Do NSAIDs affect renal function?

A

Not in people with normal kidneys, PGE2, and PGI2

But YES in people with renal failure, CHF, volume depletion, liver disease, those receiving diuretics –> renal insufficiency, acute renal failure

Prostaglandins vasodilate the afferent arteriole to increase renal blood flow and GFR

32
Q

Mechanism of action of Aspirin

A

Aspirin binds and covalently (acetylation) and irreversibly modifies COX so that AA can’t bind it

33
Q

What is the half life of Aspirin?

A

Short, only 20 minutes

34
Q

What is Aspirin broken down into?

A

Aspirin –> salicylate –> filtered, secreted and reabsorbed

Salicylate is an active metabolite, can reversibly inhibit COX and reduce inflammation just as well as aspirin!

Salicylate is less effective than aspirin for analgesia though

Salicylate can build up and cause toxicity: first has first order kinetics with 3.5 hour half life but if >600mg in body, get zero order kinetics and half life increases to >15 hours (transporters in kidneys overwhelmed)

35
Q

Dose-dependent effects of aspirin

A

Low: <300mg, blocks platelet aggregation for lifetime of platelet (10 days)

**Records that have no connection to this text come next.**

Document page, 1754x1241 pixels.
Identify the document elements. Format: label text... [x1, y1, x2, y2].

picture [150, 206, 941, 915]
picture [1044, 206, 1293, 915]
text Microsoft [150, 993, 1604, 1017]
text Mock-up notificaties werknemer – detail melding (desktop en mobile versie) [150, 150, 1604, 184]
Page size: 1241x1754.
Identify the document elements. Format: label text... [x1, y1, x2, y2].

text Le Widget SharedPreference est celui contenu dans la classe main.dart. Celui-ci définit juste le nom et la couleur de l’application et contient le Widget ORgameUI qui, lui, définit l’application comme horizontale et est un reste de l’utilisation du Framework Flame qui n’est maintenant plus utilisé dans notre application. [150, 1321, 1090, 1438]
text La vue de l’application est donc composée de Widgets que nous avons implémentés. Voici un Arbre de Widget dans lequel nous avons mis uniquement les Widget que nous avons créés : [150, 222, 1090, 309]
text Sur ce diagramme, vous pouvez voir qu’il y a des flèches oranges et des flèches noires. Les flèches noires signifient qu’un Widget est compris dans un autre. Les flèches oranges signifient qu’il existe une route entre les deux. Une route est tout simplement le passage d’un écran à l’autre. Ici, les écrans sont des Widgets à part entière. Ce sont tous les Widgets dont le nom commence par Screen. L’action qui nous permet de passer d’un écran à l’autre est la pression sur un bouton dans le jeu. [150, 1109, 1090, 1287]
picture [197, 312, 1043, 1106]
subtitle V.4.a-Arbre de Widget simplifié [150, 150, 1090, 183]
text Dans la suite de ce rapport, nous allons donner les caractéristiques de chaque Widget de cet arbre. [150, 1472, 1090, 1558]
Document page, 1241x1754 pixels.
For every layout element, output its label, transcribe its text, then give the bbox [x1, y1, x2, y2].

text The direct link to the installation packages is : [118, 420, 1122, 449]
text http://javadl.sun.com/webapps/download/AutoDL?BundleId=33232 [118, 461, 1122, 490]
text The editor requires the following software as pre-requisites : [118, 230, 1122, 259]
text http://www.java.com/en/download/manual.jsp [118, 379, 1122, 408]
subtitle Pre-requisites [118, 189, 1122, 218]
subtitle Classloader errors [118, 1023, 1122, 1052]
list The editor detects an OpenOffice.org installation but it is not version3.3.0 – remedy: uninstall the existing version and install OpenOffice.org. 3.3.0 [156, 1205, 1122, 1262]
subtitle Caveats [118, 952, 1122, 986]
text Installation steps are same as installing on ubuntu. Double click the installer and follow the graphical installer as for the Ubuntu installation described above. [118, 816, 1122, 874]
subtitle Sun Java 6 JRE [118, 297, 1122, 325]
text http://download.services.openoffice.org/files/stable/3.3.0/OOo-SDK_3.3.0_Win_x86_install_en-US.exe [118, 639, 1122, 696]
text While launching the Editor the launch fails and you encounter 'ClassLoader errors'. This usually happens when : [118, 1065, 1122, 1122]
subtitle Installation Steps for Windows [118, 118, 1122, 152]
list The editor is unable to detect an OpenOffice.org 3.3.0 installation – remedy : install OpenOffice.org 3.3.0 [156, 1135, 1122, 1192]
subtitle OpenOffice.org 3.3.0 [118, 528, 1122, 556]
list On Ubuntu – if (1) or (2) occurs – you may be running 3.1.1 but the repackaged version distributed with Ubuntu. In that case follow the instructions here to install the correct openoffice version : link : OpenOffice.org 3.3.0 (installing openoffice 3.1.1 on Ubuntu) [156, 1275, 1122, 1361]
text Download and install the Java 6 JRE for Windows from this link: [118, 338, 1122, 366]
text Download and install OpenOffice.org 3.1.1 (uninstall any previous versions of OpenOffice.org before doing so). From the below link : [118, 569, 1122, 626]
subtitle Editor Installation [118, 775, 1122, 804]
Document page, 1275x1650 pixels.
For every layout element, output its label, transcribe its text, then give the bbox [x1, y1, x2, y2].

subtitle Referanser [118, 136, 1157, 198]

Intermediate: 300-2400mg/day; antipyretic and analgesic

High: 2400-4000mg/day; anti-inflammatory

Salicylism (toxicity at high doses) only a problem at REALLY high concentrations

36
Q

Salicylism

A

Toxicity at high doses of aspirin due to buildup of salicylate

Early warning signs: tinnitus (ringing in ears), hyperventilation, dizziness

37
Q

Reye’s Syndrome

A

Rare form of acute encephalopathy and fatty infiltration of the liver that tends to follow acute viral infection and using salicylates during the illness increases the risk of disease

Causal relationship hasn’t been confirmed but just in case, if kid has fever, chickenpox, flu, etc just give them Tylenol/acetaminophen instead!

38
Q

Important NSAIDs and differences

A

Ibuprofen: 400mg; q 4-6h; half life 2h; available OTC

Naproxen: 250-500mg; q 12h; half life 14h; more potent than ibuprofen, long half-life (delayed effects)

Fenoprofen: 200mg; q 4-6h; contraindicated in renal disease

Indomethacin: 25-50mg; q 8h; GI side effects common; more potent anti-inflammatory than aspirin

Ketorolac: 15-60mg IM or IV; q 4-6h; available for parenteral use (IM, IV); short term management (5 days) of pain that requires analgesia at opioid level but not for minor or chronic painful conditions

39
Q

Do NSAIDS (fenoprofen, ibuprofen, naproxen, aspirin) inhibit COX1 or COX2 more?

A

COX1! Even though we take then in order to inhibit the pro-inflammatory COX2

40
Q

COX2 selective inhibitors

A

Only block COX2 because too bulky to access binding pocket of COX1 enzyme

Better treatment of arthritis

Fewer GI effects

Increased incidence of MI and stroke compared to naproxen or aspirin

Celecoxib is only COX2 inhibitor available in US

41
Q

Acetaminophen (APAP)

A

Tylenol

Half life 2-4h

Analgesic, antipyretic

NOT anti-inflammatory (so not an NSAID)

No gastric irritation, no platelet function interference, not contraindicated for asthma, not associated with Reye’s syndrome

Selective inhibitor of COX2, but different mechanism of COX binding from NSAIDs (maybe scavenge free radicals needed for COX activity)

Note: weird that it is COX2 inhibitor and is NOT anti-inflammatory and does not have negative cardiovascular effects!

42
Q

N-acetylcysteine

A

Give this drug IV to someone who has overdosed on acetaminophen (Tylenol + alcohol)

43
Q

Aspirin compared to Tylenol

A

Aspirin and Tylenol (acetaminophen) have same potency for relieving mild/moderate pain and reducing fever

Aspirin is anti-inflammatory but Tylenol is not

Both used in combination with opioid analgesics for relief of severe pain

Major concern with acetaminophen is high doses cause liver toxicity!